Nike closed out the London 2012 Olympics in China with a gold medal ambush marketing performance that parlayed its Find Your Greatness fauxlympics stunt to new heights.
We already noted how Nike retooled its campaign for China's star hurdler Liu Xiang after the former gold medalist imploded in the first few steps of a preliminary race.
Now, Nike has used the same format — inspirational message superimposed on a photo — to suggest its support for many of China's star Olympic athletes, whether the Swoosh sponsored them or not. Goodness Gracious, Greatness Wall of China!
For Sunday's closing ceremony, Nike's @Justdoit Weibo account posted a unremarkable photo of an abandoned announcer's table with the message (top):
"Let's pay tribute to them: 17 days, more than 300 games, every moment has their voices in the background, they share all the greatness with the world outside outside the stadium, they are our sports commentator, behind the scenes giving voice to athletic greatness. Let's understand the significance of the #livinggreatness.
Thanking the announcers is a little corny to be sure. But the message was part of a much larger campaign that, in total, aims to give the impression to China's consumers that Nike was somehow officially involved in the Games. This is of course also the kind of ambush marketing that the International Olympic Committee has gone to pains to prevent.

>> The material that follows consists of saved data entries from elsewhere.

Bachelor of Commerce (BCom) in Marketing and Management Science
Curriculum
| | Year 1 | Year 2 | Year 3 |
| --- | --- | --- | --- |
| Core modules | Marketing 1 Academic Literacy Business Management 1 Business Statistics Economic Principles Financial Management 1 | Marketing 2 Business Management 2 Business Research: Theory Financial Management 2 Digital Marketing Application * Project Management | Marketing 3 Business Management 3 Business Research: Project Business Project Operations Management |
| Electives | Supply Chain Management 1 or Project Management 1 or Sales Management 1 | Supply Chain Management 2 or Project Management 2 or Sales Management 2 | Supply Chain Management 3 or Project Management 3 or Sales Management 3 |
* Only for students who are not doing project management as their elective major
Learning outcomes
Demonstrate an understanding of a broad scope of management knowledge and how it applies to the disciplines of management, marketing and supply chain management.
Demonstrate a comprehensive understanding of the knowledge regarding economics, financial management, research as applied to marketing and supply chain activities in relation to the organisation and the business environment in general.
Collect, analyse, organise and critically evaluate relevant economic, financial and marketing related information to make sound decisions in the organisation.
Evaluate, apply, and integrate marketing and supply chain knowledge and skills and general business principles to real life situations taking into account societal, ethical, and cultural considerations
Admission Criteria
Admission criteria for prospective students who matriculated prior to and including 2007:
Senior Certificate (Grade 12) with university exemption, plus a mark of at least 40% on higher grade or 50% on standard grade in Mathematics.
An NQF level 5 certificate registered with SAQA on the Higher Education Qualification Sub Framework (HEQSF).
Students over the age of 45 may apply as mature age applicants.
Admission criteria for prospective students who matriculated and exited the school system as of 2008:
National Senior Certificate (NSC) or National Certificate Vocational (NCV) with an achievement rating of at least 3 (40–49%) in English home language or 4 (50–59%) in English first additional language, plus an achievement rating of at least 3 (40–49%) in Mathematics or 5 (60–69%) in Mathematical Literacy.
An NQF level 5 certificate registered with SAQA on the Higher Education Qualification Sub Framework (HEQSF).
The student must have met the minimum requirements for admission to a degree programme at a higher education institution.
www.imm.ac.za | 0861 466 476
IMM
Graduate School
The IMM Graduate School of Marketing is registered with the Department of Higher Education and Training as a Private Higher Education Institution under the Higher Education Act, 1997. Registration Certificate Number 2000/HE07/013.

Other vague, inspirational messages Weibo-ed by Nike in China include a Find Your Greatness image of a swimmer ahead of the recognizable yellow "world record" digital line seen during the races. The message: ""Greatness is making the World Record chase you." The reference Nike is making is clearly to China's Sun Yang, who shattered the world record in a perforce that has been repeated nearly daily on China's state run TV (each time including the yellow line).
Nike China certainly had a few successes to focus on, but with Liu Xiang's flameout and the nation's Nike-sponsored basketball team going a humiliating 0-5, it seems Nike chose to redirect its entire Find Your Greatness Olympic ambush about perseverance in the face of failure.
A tennis ball on the court carries the message "The opposite of Greatness is not failure, but to never have tried." China's tennis champion (and Nike spokeswoman) Li Na was knocked out in the Olympic's first round.
An archery target carried the message "Greatness can be first, and greatness can be sixth." Despite a solid team, China failed to capture an archery gold.
An image of a shuttlecock about to maybe (or maybe not!) cross the net includes the message "Even if not on the podium, one can together raise the flag of Greatness." The message was a sly reference to how China's badminton favorites Wang Xiaoli and Yang Yu were forced from London after throwing a match and how China's Wang Xin failed to play for the bronze after a (somewhat scandalous) injury.
Badminton isn't the only sport where Nike's Find Your Greatness (which translates to "Live Through Your Greatness") campaign in China subtly fed the flames of Olympic Team China controversy.
For the velodrome event, Nike's message was "Judges can decide your placement, but they cannot decide your greatness." Here, Nike evokes China's two-man bike team of Guo Shuang and Gong Jinjie, who lost the gold after they were penalized for a rule violation that the team ending up protesting and which most in China though was unfair.
But probably the most direct address of a controversy is Nike's "Live Through Your Greatness" message to 16 year old Chinese swimmer and gold medalist Ye Shiwen. Atop an image of a churned up swim lane, Nike writes "They can question your results, but they cannot question your greatness." Surely Nike means to stir the waters regarding unfounded "suggestions" that Ye must have been doping to put in that kind of record breaking performance.
Taken as a whole, Nike's ambush campaign is timely, suggests the brand was officially attached to the Games and, most importantly, plays on China's Olympic nationalism for positive brand association. Hey, China, Nike knows you got screwed ("Just Screw It"?) and Nike has your back.
Of course, the simple genius of Nike's "Live through your greatness" ambush campaign made it ripe for repurposing and parody. Golden Mile Island Riverside released a series of inspirational stock-art messages under the slogan "Give Yourself a Gold Medal."
One, displaying an empty track, reads "Even if the finish line is reached on one foot, you are still a hero." It's another brand salvaging a happy message from Liu Xiang's disaster.
Then there are the parodies which have turned Nike's Live Through Your Greatness (活出你的伟大) into a meme. Check out the fros, below:
A few of these were kids goofing around by exemplifying the "greatness" of being mentally handicapped or the "greatness" of mind numbing Justin Bieber songs, but a few others used the platform for more political controversy.
Addressing a scandal that hit during the Olympics about photo evidence alleging an Anhui official was involved in an inter-office orgy, one Weibo user posted the scandalous photo under the tagline "Live Through Your Greatness."
Of course the existence of the meme is evidence that Nike's efforts were very effective, sweeping the 2012 Weibolympics.